Choose the Weights File ID variable as ObjectID. Then, click on Rook
Contiguity and keep the order at 1. Click “Create” and name the matrix “PCArook.” Next, click
Methods>>regress. Check the Moran’s I value box. Click OK. Now let’s run
the regression. We’ll start with a linear regression. Choose lncrime (log of crime) as the
depedent. Choose your four PCs plus TC_E_P (tree percentage), P_Agpr (percent
agriculture), and P_protland as independent variables. Choose the type of regression as “classic”. Check
“weights file” and choose PCArook. Then click “run”. Look at the output . When
it’s done, click “Save to table” and choose the residuals to save to your
table. Then click “results” and look at the output. First, take a look at some
of the regression diagnostics. **Q3.
What’s the R-squared? Are all variables significant level? Report the
Multi-collinearity condition number. What does this tell us about our model
based on what we learned in class? Why would we expect this result given our
use of PCs? Next, answer some questions
about the spatial diagnostics for the model.
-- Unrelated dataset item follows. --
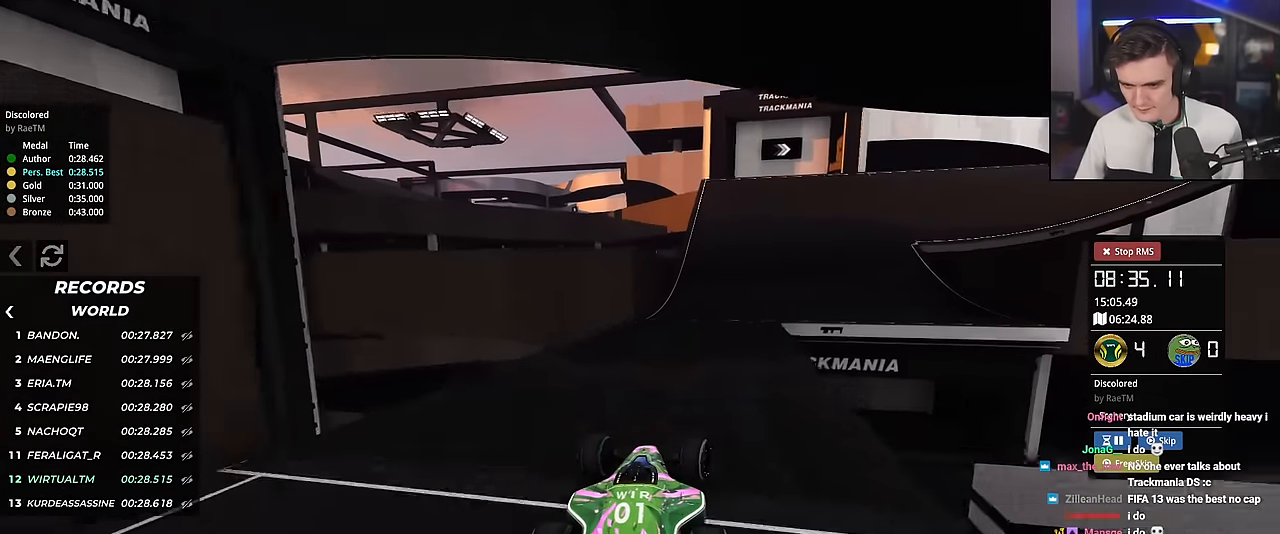
{"keys": ["up"], "events": [[17, "right", "down"], [301, "right", "up"], [384, "right", "down"], [484, "right", "up"]]}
Report the Moran’s I test on the error (residuals), what’s its
significance and what does this tell us? What about the Lagrange multiplier
tests on lag and error? What does the
“Diagnostics for Spatial Dependence for Weight Matrix” section tell you about
whether the spatial lag or spatial error model is likely to be better and
why? **

Next we’ll run a spatial error regression. Keep
everything the same including having the checked weights box. Then choose
Spatial error as the model and hit run.
It will calculate for a while. When it’s done,
click “Save to table” and choose the residuals. Now run the spatial lag model.
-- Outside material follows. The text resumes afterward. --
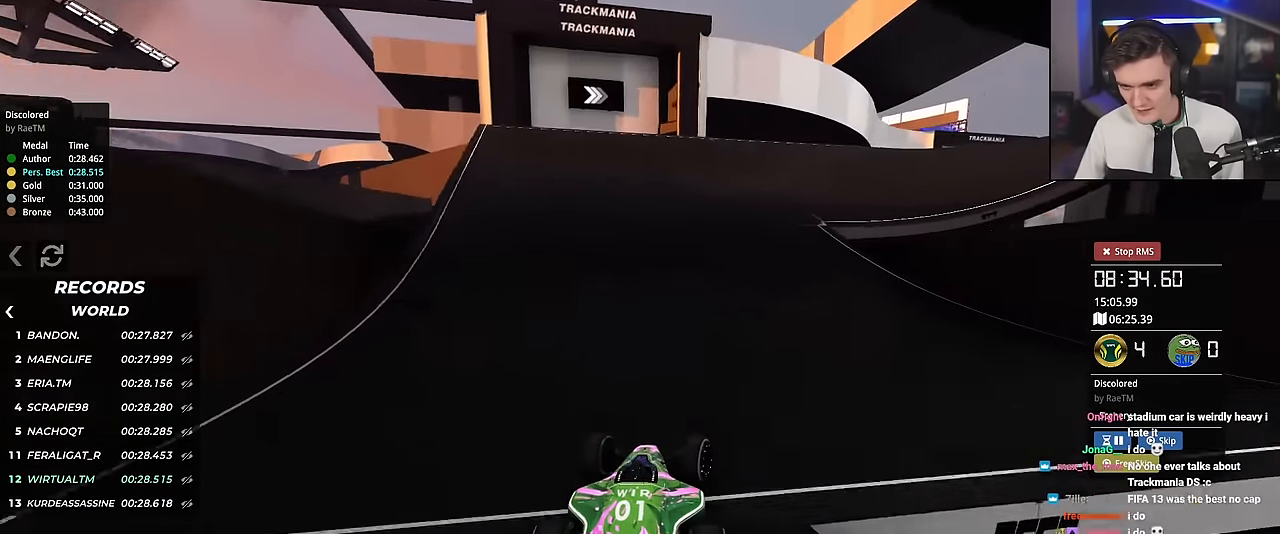
{"keys": ["right", "up"], "events": [[33, "right", "down"]]}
Again save to table the residuals. This
time, view the results. The new results window will give you all the results
for models you’ve run so far. **Q4. Report
the R-squared for the two spatial models. Which is highest? Furthermore, what do the Akaike Info
Criterion and Log Likelihoods from the models tell you about which model is
probably the best? Is this consistent
with the message given by the diagnostics from the OLS? Next, report the
coefficients on the autocorrelation parameters for both the error and lag models
and if they are significant **(note that the error model autocorrelation
parameter appears in the variable/coffiecients table as Lambda and the lag parameter
appears in two places: as Lag coeff/Rho under the summary output and as
W_lncrime in the top of the variables
table)**. Report what happened to the tree
variable TC_E_P between the three models. Why do you think that difference
might be? **

**Finally,
Plot out a LISA of the three residuals you saved by clicking
space>>univariate LISA. Do one for each residual, choosing to plot out
only the cluster map. Take a screen capture of each. In what way do these maps
show that the two spatial models are a clear improvement on the original OLS
model? **

5. Package everything up and upload.